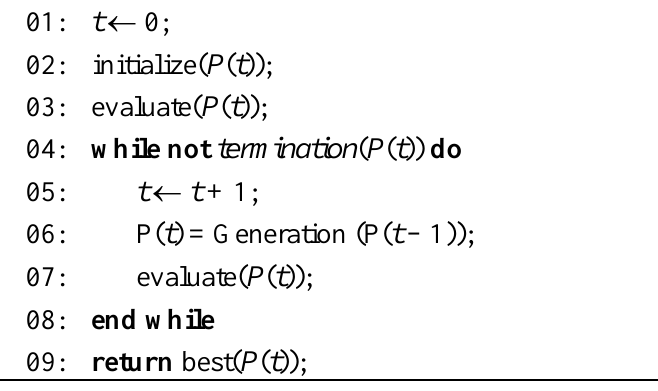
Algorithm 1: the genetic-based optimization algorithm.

---------------

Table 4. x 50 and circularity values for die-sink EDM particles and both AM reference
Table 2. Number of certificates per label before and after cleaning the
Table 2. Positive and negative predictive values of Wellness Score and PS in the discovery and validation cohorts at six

---------------

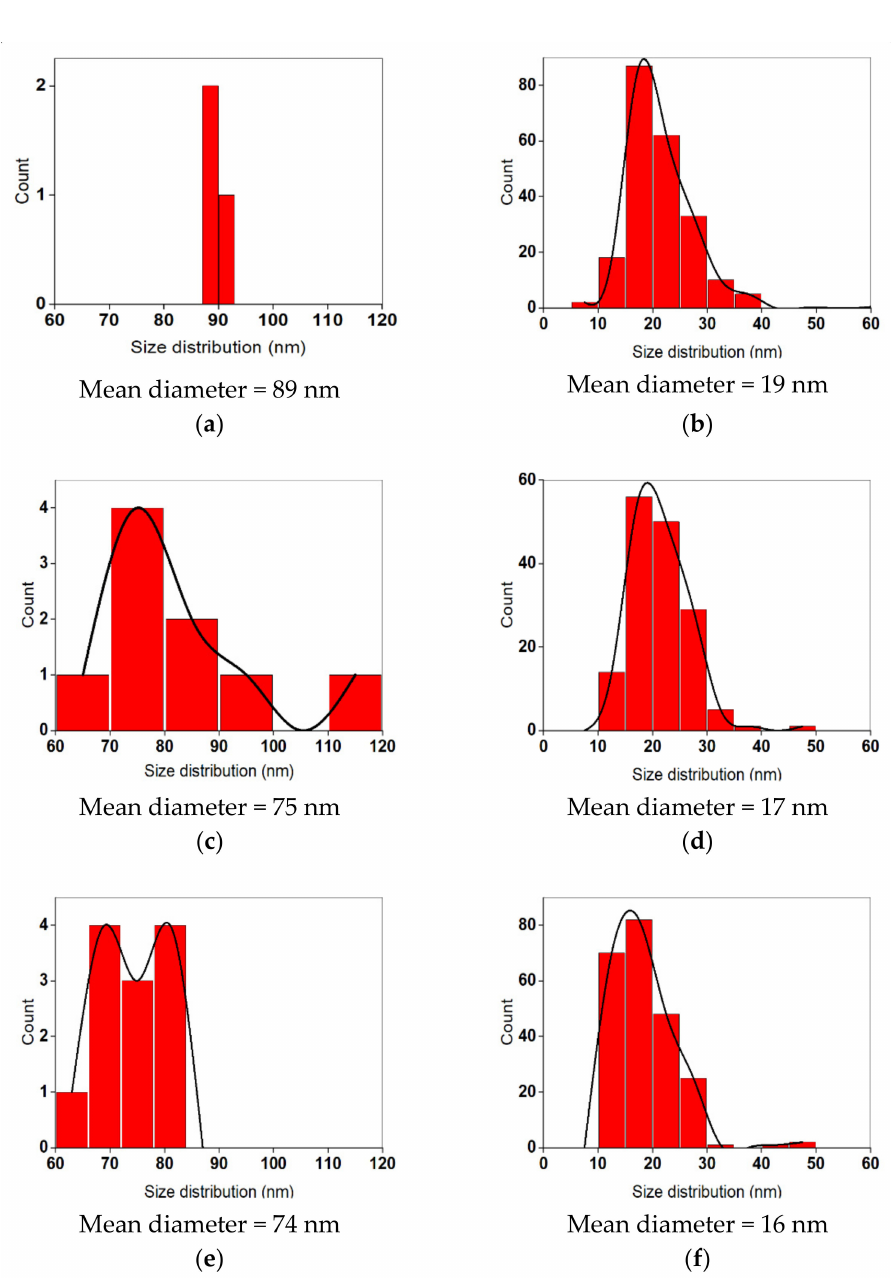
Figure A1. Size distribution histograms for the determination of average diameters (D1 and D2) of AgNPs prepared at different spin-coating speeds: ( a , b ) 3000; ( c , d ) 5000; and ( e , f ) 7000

---------------

Exercise aim :: Filtering the entries above by the word "values", copy each line that matches.

Solution below ::
Table 4. x 50 and circularity values for die-sink EDM particles and both AM reference
Table 2. Positive and negative predictive values of Wellness Score and PS in the discovery and validation cohorts at six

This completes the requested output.